QueenNews.co.id / Bandarlampung — Sistem parkir di Universitas Islam Negeri (UIN) Raden Intan Lampung diduga mengalami kerusakan berkepanjangan hingga berdampak pada tidak tercatatnya data kendaraan yang keluar-masuk. Kondisi ini menimbulkan dugaan adanya potensi kebocoran setoran pajak parkir.
Seorang narasumber yang enggan disebutkan namanya mengungkapkan bahwa sistem parkir di kampus tersebut sering kali tidak berfungsi sebagaimana mestinya. “Parkir di UIN sistemnya rusak terus, jadi data kendaraan tidak terekam.
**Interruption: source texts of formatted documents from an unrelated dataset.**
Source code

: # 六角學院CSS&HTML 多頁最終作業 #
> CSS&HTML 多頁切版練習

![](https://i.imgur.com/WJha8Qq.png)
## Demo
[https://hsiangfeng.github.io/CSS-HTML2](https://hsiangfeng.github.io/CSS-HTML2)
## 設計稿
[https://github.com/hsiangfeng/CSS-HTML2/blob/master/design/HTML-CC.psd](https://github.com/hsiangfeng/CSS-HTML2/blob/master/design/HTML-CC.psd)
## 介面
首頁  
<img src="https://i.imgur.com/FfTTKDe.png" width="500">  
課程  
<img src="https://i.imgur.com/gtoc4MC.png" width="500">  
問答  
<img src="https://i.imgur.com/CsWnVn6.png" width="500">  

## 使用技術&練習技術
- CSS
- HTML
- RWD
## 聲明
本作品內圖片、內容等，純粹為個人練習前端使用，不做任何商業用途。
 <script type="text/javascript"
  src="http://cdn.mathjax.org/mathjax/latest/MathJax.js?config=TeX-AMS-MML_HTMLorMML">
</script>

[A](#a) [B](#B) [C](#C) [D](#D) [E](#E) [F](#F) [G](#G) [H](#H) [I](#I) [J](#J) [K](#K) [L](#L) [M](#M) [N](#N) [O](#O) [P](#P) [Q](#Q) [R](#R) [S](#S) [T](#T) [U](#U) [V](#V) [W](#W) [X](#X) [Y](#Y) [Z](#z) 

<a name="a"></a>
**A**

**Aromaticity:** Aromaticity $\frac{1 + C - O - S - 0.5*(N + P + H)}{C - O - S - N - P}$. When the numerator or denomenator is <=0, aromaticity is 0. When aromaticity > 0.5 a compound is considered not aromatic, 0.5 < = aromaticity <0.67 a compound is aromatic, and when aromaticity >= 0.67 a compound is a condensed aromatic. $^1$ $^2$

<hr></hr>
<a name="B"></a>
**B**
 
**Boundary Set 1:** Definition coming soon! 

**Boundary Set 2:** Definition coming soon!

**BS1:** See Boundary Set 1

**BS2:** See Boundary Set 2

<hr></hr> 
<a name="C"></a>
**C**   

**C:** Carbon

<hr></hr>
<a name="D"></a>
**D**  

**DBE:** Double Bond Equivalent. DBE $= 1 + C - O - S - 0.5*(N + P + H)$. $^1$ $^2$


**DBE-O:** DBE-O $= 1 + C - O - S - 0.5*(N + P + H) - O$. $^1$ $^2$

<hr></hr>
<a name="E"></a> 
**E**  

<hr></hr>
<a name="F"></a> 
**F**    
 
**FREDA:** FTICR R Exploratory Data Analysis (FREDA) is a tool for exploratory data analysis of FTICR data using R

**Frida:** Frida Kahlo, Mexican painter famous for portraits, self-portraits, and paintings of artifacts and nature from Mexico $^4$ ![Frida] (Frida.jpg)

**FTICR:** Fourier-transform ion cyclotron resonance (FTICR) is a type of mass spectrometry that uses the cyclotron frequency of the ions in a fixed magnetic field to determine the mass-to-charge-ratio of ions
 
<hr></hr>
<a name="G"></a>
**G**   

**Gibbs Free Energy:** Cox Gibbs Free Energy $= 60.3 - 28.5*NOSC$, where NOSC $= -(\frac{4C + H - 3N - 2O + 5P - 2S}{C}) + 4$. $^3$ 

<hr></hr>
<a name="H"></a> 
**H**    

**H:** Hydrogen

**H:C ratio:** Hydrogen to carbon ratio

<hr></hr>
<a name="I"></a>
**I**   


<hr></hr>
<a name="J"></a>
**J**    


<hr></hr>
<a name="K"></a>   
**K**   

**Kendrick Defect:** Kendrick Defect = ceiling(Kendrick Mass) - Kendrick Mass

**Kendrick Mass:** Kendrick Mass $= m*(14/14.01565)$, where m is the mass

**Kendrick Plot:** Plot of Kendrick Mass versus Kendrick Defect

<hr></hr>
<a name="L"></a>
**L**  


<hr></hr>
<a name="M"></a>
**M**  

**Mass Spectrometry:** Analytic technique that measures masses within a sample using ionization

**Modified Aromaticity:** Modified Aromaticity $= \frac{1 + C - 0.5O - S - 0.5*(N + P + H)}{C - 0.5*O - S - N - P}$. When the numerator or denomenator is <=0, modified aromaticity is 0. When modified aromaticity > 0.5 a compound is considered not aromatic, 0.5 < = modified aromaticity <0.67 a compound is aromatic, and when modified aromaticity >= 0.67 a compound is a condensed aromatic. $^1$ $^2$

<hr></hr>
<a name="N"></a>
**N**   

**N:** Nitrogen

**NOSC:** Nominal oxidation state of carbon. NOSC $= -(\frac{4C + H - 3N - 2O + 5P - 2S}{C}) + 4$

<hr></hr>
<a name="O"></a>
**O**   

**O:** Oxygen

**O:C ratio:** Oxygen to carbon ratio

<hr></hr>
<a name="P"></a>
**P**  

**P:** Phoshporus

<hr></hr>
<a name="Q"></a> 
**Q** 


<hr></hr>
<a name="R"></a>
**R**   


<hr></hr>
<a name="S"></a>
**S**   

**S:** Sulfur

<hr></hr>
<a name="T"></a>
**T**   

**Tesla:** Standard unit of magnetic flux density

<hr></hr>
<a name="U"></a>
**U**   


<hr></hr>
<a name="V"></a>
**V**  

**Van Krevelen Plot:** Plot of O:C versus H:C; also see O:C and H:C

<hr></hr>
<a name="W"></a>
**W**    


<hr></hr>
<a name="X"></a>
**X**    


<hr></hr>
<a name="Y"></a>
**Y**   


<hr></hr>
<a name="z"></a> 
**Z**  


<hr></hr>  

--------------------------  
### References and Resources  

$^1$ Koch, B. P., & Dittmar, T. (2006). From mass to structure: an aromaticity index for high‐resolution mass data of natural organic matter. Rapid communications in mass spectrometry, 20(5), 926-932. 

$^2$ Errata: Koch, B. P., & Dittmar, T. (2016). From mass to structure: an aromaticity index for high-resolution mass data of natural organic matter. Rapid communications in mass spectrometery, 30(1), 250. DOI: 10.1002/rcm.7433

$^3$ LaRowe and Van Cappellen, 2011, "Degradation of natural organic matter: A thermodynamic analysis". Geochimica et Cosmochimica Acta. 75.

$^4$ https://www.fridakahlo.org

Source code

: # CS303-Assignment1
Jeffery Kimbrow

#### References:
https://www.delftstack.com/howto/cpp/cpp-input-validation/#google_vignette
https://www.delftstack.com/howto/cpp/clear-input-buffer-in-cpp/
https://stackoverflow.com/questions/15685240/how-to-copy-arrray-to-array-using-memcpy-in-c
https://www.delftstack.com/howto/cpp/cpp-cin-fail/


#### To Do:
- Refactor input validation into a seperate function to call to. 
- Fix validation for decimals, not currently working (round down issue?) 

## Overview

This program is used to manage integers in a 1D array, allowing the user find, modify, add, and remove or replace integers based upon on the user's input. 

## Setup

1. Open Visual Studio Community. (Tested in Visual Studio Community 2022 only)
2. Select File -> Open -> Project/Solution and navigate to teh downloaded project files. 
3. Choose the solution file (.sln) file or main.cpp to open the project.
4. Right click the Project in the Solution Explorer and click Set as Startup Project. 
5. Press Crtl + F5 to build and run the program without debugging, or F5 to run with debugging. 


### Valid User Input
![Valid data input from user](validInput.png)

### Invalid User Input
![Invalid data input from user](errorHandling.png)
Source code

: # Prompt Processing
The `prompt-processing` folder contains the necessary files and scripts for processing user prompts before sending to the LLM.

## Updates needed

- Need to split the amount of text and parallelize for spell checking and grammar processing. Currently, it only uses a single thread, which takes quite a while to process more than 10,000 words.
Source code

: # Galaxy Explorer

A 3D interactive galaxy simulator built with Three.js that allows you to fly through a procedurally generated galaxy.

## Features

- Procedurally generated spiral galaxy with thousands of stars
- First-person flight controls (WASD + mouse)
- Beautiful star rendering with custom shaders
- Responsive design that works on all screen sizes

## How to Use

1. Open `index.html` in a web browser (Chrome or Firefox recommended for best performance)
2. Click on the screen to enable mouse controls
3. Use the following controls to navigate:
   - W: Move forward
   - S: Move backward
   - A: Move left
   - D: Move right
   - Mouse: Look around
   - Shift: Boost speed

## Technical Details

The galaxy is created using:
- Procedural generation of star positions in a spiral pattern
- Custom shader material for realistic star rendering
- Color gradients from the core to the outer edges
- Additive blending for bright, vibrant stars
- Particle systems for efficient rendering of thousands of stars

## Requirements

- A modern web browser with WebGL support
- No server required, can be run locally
Berarti banyak pajak parkir yang tidak disetor,” ujarnya.
Ia juga menjelaskan bahwa pengelolaan parkir di UIN Raden Intan dilakukan oleh pihak ketiga, yaitu perusahaan Cakra. Namun, menurutnya, setiap ada kegiatan besar seperti event olahraga di Sport Center kampus, sistem parkir otomatis selalu tidak digunakan dan diganti dengan pencatatan manual.
“Setiap ada event olahraga, rame di Sport Center UIN, sistemnya nggak dipakai, tetap manual. Itu dilakukan oleh perusahaan Cakra,” tambahnya.
Dari pantauan di lapangan, tarif parkir yang berlaku yakni Rp3.000 untuk kendaraan roda dua dan Rp5.000 untuk mobil pada satu jam pertama. Hingga berita ini diturunkan, pihak pengelola parkir maupun pihak kampus belum memberikan keterangan resmi terkait dugaan kebocoran setoran pajak tersebut.
Upaya tim media ini untuk mendapatkan konfirmasi resmi terkait sistem parkir kampus yang rusak di kampus UIN menemui jalan buntu. Pihak administrasi kampus secara tegas menolak memberikan tanggapan, mengindikasikan adanya sikap tertutup dalam merespons pertanyaan publik.
Saat dikonfirmasi langsung oleh tim media, jajaran manajemen kampus memilih untuk enggan berbicara, tanpa memberikan penjelasan resmi mengenai alasan penolakan tersebut. Sikap ini menghambat proses verifikasi dan klarifikasi fakta yang penting untuk diketahui masyarakat, khususnya civitas akademika.
Tidak hanya dari pihak struktural, hambatan untuk mengakses informasi juga datang dari tingkat lapangan. Tim investigasi yang berusaha mencari jalur komunikasi alternatif, sempat bertanya kepada salah satu mahasiswi berinisial (Pdn) untuk mendapatkan kontak resmi Hubungan Masyarakat (Humas) kampus.
Namun, mahasiswi tersebut juga menolak memberikan bantuan. "Kontak tidak boleh di kasih sembarangan," ujar (Pdn), mengindikasikan adanya instruksi atau kebijakan ketat internal yang membatasi penyebaran informasi dan kontak resmi kampus kepada pihak luar, termasuk pers.
Kondisi ini menimbulkan pertanyaan besar mengenai transparansi institusi pendidikan tersebut dalam mengelola isu-isu internal. Keengganan pihak kampus memberikan keterangan, ditambah dengan adanya penutupan akses informasi dari staf dan mahasiswa, memperkuat dugaan bahwa isu yang diselidiki merupakan masalah yang sensitif dan sedang berusaha ditutupi dari sorotan publik.